Dans le cadre d’une expérience inédite, Luke Rowe, un professeur de l’Université catholique australienne, a décidé de se faire remplacer par une intelligence artificielle pour dispenser un cours en ligne. Cette initiative visait à explorer les implications éthiques de l’utilisation de l’IA dans l’enseignement. Les résultats de cette expérience ont surpris le professeur, qui a observé que la majorité de ses étudiants ne se sont pas rendus compte du changement.
EN BREF
- Luke Rowe a été remplacé par une version IA pour un cours sur l’éthique de l’IA.
- De nombreux étudiants ont préféré l’avatar à leur professeur réel.
- L’université a soutenu l’expérience pour enseigner l’utilisation responsable de l’IA.
Lors de cette expérience, Luke Rowe a mis en œuvre une version fictive de lui-même, créée par une intelligence artificielle. À sa grande surprise, de nombreux étudiants ont exprimé une préférence pour cette version virtuelle, une constatation qui l’a conduit à remettre en question sa propre valeur en tant qu’enseignant. « J’ai dû ravaler ma fierté et je me suis demandé : Pourquoi donc ? », a-t-il déclaré dans une interview au journal The Age.
Bien que des éléments aient pu trahir la nature artificielle de l’avatar, tels que des gestes de la main mal synchronisés avec le discours et une voix plus douce et plus grave, ces détails n’ont pas suffi à alerter la majorité des étudiants. Au contraire, beaucoup ont salué les qualités de l’avatar, le considérant comme plus engageant que leur professeur.
L’université catholique australienne, qui a approuvé cette expérience, a précisé qu’il ne s’agissait pas de remplacer les enseignants par des avatars générés par IA. L’objectif était plutôt d’apprendre aux étudiants à utiliser ces outils de manière responsable, en les préparant aux défis qu’ils rencontreront dans le monde professionnel.
Les avantages et les risques de l’IA dans l’éducation
Luke Rowe a souligné le potentiel des avatars IA dans le domaine éducatif, en évoquant leur capacité à offrir des cours dans différentes langues et à ajuster le rythme de la parole.

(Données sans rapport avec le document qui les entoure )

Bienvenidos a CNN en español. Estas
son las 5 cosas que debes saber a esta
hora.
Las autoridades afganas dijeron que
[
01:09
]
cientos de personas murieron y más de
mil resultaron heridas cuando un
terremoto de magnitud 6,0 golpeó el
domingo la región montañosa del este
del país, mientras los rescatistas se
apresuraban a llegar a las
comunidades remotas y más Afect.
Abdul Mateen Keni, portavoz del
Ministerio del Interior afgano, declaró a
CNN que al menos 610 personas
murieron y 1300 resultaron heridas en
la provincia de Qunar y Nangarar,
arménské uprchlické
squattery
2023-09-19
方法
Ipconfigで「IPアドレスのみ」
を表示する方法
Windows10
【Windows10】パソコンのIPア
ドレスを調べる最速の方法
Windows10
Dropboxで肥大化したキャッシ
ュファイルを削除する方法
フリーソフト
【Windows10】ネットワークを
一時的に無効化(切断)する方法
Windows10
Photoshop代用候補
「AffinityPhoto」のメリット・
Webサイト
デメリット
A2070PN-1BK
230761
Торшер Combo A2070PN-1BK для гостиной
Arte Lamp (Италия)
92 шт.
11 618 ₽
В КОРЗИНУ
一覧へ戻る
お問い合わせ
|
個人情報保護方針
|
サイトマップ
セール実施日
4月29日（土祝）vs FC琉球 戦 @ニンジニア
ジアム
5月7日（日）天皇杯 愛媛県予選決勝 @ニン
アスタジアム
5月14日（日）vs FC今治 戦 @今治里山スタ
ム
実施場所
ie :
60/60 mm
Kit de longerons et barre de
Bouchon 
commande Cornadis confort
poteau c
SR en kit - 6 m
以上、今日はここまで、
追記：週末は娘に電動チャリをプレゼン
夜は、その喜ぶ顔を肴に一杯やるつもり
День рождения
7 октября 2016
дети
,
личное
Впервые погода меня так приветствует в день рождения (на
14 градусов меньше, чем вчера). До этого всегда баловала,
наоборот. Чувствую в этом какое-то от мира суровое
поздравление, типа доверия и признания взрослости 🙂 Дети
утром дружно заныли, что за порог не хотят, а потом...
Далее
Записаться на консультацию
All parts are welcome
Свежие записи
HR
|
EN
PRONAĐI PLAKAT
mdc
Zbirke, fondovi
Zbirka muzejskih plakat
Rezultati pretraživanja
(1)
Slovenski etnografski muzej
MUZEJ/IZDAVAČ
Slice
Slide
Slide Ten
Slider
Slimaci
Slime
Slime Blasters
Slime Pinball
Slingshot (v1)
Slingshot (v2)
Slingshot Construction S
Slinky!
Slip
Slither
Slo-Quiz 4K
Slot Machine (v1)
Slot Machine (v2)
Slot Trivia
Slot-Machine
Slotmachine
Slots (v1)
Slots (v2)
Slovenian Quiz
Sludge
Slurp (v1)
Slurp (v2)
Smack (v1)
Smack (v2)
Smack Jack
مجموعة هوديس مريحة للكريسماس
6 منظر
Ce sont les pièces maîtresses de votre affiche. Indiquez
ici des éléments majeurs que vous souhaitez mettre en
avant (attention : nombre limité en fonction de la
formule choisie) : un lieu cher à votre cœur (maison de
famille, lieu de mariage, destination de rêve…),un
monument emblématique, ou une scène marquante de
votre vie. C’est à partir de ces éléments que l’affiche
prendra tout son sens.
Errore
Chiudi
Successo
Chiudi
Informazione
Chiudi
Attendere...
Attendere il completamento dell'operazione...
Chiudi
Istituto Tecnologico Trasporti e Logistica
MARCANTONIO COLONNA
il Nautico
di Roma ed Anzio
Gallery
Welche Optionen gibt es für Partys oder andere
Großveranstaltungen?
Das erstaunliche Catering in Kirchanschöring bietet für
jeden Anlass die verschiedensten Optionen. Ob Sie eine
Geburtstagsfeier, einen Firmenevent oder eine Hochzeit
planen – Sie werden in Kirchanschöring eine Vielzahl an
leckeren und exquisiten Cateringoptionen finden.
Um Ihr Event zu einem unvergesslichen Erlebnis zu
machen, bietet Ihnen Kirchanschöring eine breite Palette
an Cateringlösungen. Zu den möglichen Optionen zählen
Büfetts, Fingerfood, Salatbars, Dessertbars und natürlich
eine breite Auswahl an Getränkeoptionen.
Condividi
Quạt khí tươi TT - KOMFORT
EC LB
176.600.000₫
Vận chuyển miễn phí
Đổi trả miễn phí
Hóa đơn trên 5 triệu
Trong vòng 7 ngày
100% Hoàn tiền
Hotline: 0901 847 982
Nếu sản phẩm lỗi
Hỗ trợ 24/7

Il a également mentionné que ces outils peuvent faciliter la mise à jour des cours, les rendant ainsi plus dynamiques.
« J’espère que mon jugement humain dépassera celui de l’IA. Mais si l’on parle d’efficacité, c’est vite vu. L’IA peut sans aucun doute être plus efficace que moi », a-t-il ajouté, mettant en lumière une réalité troublante pour les enseignants.
Cependant, le professeur a mis en garde contre les dangers d’un tel remplacement. Il estime que les étudiants pourraient souffrir d’un manque d’authenticité et de connexion humaine. « D’un point de vue humain, les étudiants sentent le manque d’authenticité à des kilomètres », a-t-il observé. « Lorsque vous êtes authentique, que vous vous souciez sincèrement d’eux, que vous leur demandez comment ils vont et que vous vous intéressez à ce qu’ils apprennent, ils apprécient cela et s’impliquent davantage. »
Rowe a ainsi insisté sur l’importance de maintenir une relation authentique entre l’enseignant et l’étudiant, qui est essentielle pour une éducation de qualité. Il conclut que l’usage de l’IA, bien qu’attrayant pour son efficacité, ne doit pas nuire à cette connexion fondamentale.
Cette expérience soulève donc des questions cruciales sur l’avenir de l’enseignement et le rôle que l’IA pourrait y jouer. Alors que les technologies continuent d’évoluer, il est impératif de réfléchir à la manière dont elles peuvent être intégrées de manière bénéfique dans le processus éducatif, sans compromettre les valeurs humaines essentielles.